Myself and two partners are basically in the C __roles. I am the
"CTO"/"Technology Lead".

We used an agency to develop the initial version of our product so my first 6
months or so where mostly heads down with that team cranking out the product.
While the other developers were focused almost solely on feature development,
I also spent a good amount of my time focusing on larger issues like security,
deployment practices, product/market fit (still working on that part),
compliance, planning/product management, and even a bit of marketing.

My role flexes from some complex backend code to writing "light and fluffy"
content on our marketing site. Basically, if I'm the best person to do
something, I'll do that thing.

------
joewee
Early stage CTO is more of a business process architect. From a technology
perspective you have to do everything while at the same time think about the
role that will be responsible for that task when the company has 100 people.
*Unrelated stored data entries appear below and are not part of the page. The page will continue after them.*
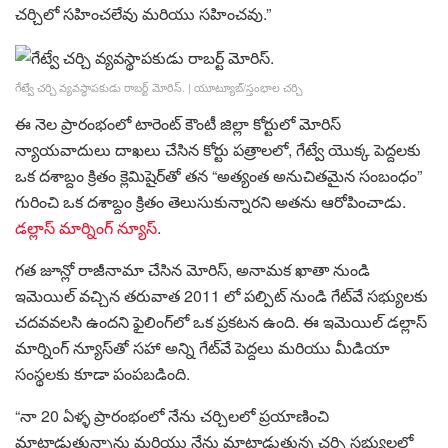
చర్చిలో సహించలేవు మరియు సహించవు.”
గేట్వే చర్చి వ్యవస్థాపకుడు రాబర్ట్ మోరిస్.
|
యూట్యూబ్/స్తంభాల చర్చి
ఈ నెల ప్రారంభంలో టారెంట్ కౌంటీ జిల్లా కోర్టులో మోరిస్
న్యాయవాదులు దాఖలు చేసిన కోర్టు పత్రాలలో, గేట్వే యొక్క పెద్దలకు
ఒక దశాబ్దం క్రితం క్లెమిషైర్‌తో తన “అత్యంత అనుచితమైన సంబంధం”
గురించి ఒక దశాబ్దం క్రితం తెలుసుకున్నారని అతను ఆరోపించాడు.
డల్లాస్ మార్నింగ్ న్యూస్
.
గత జూన్లో రాజీనామా చేసిన మోరిస్, అనామక ఖాతా నుండి
ఇమెయిల్ వచ్చిన తరువాత 2011 లో పల్పిట్ నుండి గేట్‌వే సభ్యులకు
చదవవలసి ఉందని ఫైలింగ్‌లో ఒక ప్రకటన ఉంది. ఈ ఇమెయిల్ డల్లాస్
మార్నింగ్ న్యూస్‌తో సహా అన్ని గేట్‌వే పెద్దలు మరియు మీడియా
సంస్థలకు కూడా పంపబడింది.
“నా 20 ఏళ్ళ ప్రారంభంలో నేను చర్చిలలో ప్రయాణించి
మాట్లాడుతున్నాను మరియు నేను మాట్లాడుతున్న చర్చి సభ్యులలో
As you do the work, document the work as a manual and processes that will be
given to the employee that will eventually be hired to be solely responsible
for the task.

Lots of benefits to this, the primary one is hiring new people will be easier,
even jr people with less experience will be more effective with documentation.
The second benefit is it makes it easier to be acquired. The buyer will be
able to quickly understand the key technical components of your business and
what it takes keep operations running smoothly.

------
superzadeh
I agree with all the comments about titles, get rid of them and reconsider it
when you get to series A.

As for what they would expect from you: don't focus on what's possible or hard
technically. Only think about the outcome and the value created, then figure
your shit out and build it. They will also expect you to be involved in
business and sales strategy, don't be passive and simply observe under the
umbrella of "I'm doing tech only".

------
q-base
I agree that they are mostly unnecessary with only three people. But I'll have
a stab at a blunt division of responsibilities:

\- CEO: Main purpose is making sure that there is a company to run. Get
funding etc.

\- CPO: (I suppose you intent it to mean Chief Product Officer) Main purpose
is to make sure you build a product that the market needs.

\- CTO: Main purpose is making sure that the product can/will be build.

------
zubairq
As cto you should know every piece of your tech stack that you have built and
how it works

------
BjoernKW
At an early stage startup titles for the most part are meaningless. CTO in
those cases is synonymous to "the one putting our ideas into code".